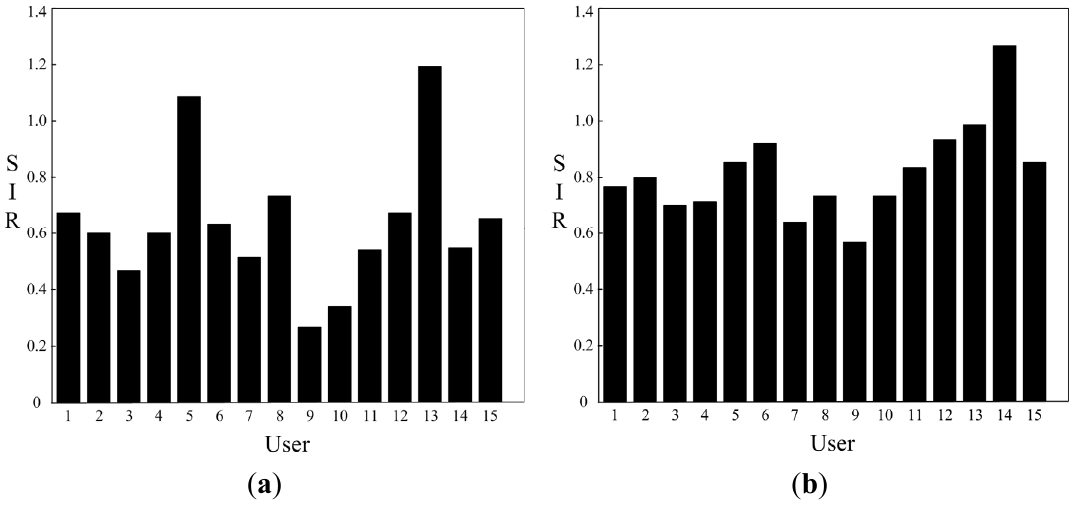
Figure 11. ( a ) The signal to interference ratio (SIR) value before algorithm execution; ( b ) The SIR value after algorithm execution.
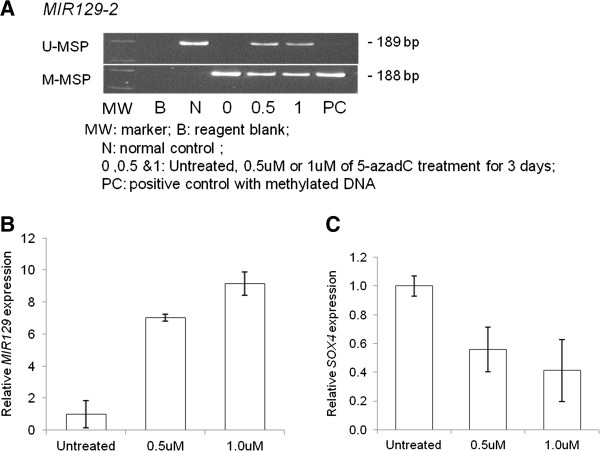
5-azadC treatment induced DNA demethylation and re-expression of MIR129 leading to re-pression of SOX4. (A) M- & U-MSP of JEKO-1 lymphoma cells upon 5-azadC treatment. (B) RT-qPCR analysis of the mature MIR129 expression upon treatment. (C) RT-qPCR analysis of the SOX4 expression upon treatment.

++++++++

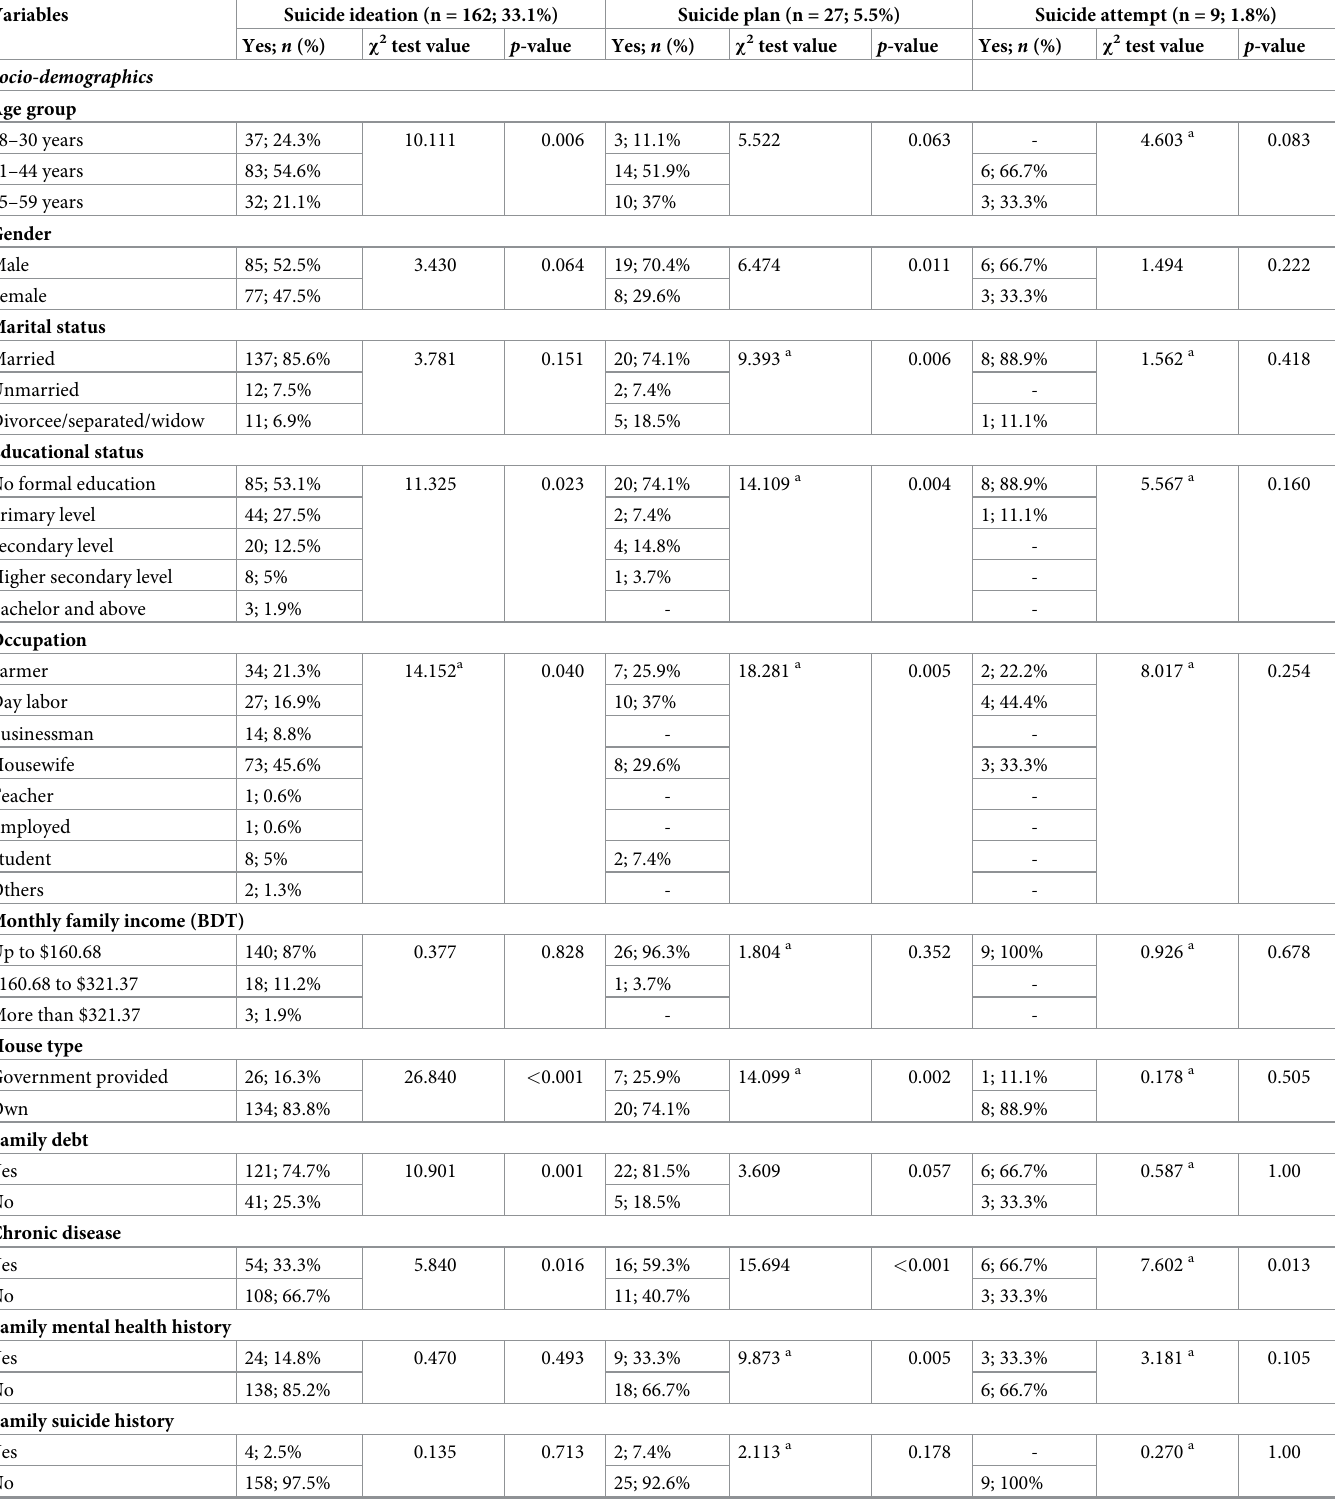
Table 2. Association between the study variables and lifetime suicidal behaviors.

++++++++

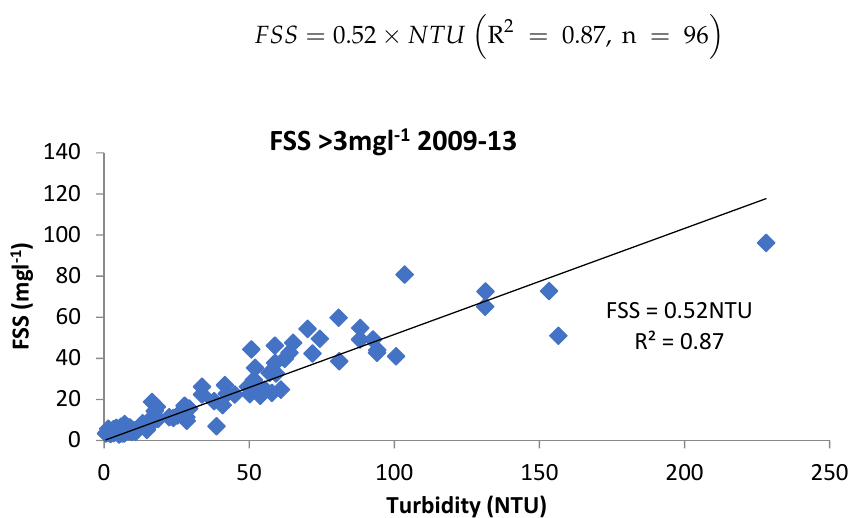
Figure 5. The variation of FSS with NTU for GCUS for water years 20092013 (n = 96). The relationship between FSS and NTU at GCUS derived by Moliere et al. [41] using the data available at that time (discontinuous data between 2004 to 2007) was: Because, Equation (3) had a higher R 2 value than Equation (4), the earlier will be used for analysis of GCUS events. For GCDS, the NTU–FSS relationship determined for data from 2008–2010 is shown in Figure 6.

++++++++

Look above for the line with "Figure 11. ( a" and the line with "5-azadC treatment induced"; set down those two lines and all lines between them exactly, without pictures and without anything else.

• _Reply to the task_
Figure 11. ( a ) The signal to interference ratio (SIR) value before algorithm execution; ( b ) The SIR value after algorithm execution.
5-azadC treatment induced DNA demethylation and re-expression of MIR129 leading to re-pression of SOX4. (A) M- & U-MSP of JEKO-1 lymphoma cells upon 5-azadC treatment. (B) RT-qPCR analysis of the mature MIR129 expression upon treatment. (C) RT-qPCR analysis of the SOX4 expression upon treatment.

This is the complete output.